QUOTED TEXT:
——
Sampoorna Ramayanam () is a 1958 Indian Tamil-language  Hindu mythological film directed by K. Somu. It is based on Valmiki's Ramayana. The film stars N. T. Rama Rao in the lead role of Rama and Sivaji Ganesan as Bharatha. It was released on 14 April 1958 and ran for over 264 days in theatres, thereby becoming a silver jubilee hit. The film was dubbed into Hindi as Ramayan in 1960.

Plot 

The story is the complete Ramayana from the birth of Rama to his Pattabhisheka after completing his exile.
——
DATASET ENTRIES:
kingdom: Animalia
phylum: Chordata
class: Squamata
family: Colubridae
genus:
——
OBJECTIVE 1: According to the article on Sampoorna Ramayanam, on what date was the film released?
OBJECTIVE 2: Reproduce the passage of the article on Sampoorna Ramayanam starting at "Sampoorna Ramayanam ()" and ending at "Ramayan in 1960.".
OBJECTIVE 3: Name every person the article on Sampoorna Ramayanam identifies as having directed or starred in the film.
The records are not required for any of this work.

COMPLETE RESPONSE 1: 14 April 1958

COMPLETE RESPONSE 2:
Sampoorna Ramayanam () is a 1958 Indian Tamil-language  Hindu mythological film directed by K. Somu. It is based on Valmiki's Ramayana. The film stars N. T. Rama Rao in the lead role of Rama and Sivaji Ganesan as Bharatha. It was released on 14 April 1958 and ran for over 264 days in theatres, thereby becoming a silver jubilee hit. The film was dubbed into Hindi as Ramayan in 1960.

COMPLETE RESPONSE 3: K. Somu, N. T. Rama Rao, Sivaji Ganesan